Christian Bachhiesl (links) und Gal Hertz vor der Hans-Gross-Büste in der Aula. Foto: Uni Graz/Schweiger

Hans Gross im Fokus der Universitäten Graz und Tel Aviv

Eine Brücke zwischen Universität Graz und Universität Tel Aviv wurde Ende August im Hans-Gross-Kriminalmuseum geschlagen. Gal Hertz vom Cohn Institut für Wissenschaftsgeschichte und Philosophie der Ideen an der Universität Tel Aviv – er forscht über den Grazer Kriminologen Gross und lehrt Kriminalgeschichte – besuchte die kriminologische Sammlung. Hertz tauschte sich mit Kustos Christian Bachhiesl unter anderem über die Relevanz kriminalhistorischer Themen für heutige Problemstellungen und aktuelle wissenschaftliche wie gesellschaftliche Entwicklungen aus.
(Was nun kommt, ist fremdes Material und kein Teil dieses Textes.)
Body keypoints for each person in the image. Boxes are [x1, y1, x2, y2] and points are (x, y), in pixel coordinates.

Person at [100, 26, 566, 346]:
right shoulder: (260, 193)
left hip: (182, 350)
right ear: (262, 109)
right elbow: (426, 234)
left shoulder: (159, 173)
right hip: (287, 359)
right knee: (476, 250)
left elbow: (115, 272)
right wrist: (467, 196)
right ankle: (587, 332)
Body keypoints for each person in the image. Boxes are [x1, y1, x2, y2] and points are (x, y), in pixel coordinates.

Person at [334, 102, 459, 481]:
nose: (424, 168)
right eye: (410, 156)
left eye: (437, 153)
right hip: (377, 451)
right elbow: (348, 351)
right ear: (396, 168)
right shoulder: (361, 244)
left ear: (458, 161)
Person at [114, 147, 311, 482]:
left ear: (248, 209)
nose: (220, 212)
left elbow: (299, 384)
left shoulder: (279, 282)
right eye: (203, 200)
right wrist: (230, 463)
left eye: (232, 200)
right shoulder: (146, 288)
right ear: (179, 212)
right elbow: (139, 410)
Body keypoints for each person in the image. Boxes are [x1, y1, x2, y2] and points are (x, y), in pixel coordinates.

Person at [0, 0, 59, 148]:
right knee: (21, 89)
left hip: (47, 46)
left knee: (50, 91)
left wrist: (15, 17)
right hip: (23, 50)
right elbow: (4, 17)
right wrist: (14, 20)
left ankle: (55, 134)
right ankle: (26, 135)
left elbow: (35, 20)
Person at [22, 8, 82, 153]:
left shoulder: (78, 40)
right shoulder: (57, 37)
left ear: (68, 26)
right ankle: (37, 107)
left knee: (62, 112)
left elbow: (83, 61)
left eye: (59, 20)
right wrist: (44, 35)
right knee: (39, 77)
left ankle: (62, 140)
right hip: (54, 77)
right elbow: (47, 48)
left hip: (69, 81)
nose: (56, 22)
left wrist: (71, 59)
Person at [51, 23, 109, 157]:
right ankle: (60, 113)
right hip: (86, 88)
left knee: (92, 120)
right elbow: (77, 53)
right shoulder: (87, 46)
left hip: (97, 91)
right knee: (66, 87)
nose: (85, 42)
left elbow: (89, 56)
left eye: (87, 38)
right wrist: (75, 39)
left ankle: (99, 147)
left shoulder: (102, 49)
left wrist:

„Hertz’ Besuch im jüngst neu eröffneten Hans Gross Kriminalmuseum ist der Start für eine weitergehende Kooperation im Bereich der Forschung wie auch der Lehre“, resümierte Rechtshistoriker Bachhiesl. Gedacht sei an gemeinsam ausgerichtete wissenschaftliche Kongresse und an Lehrveranstaltungen in Tel Aviv und in Graz.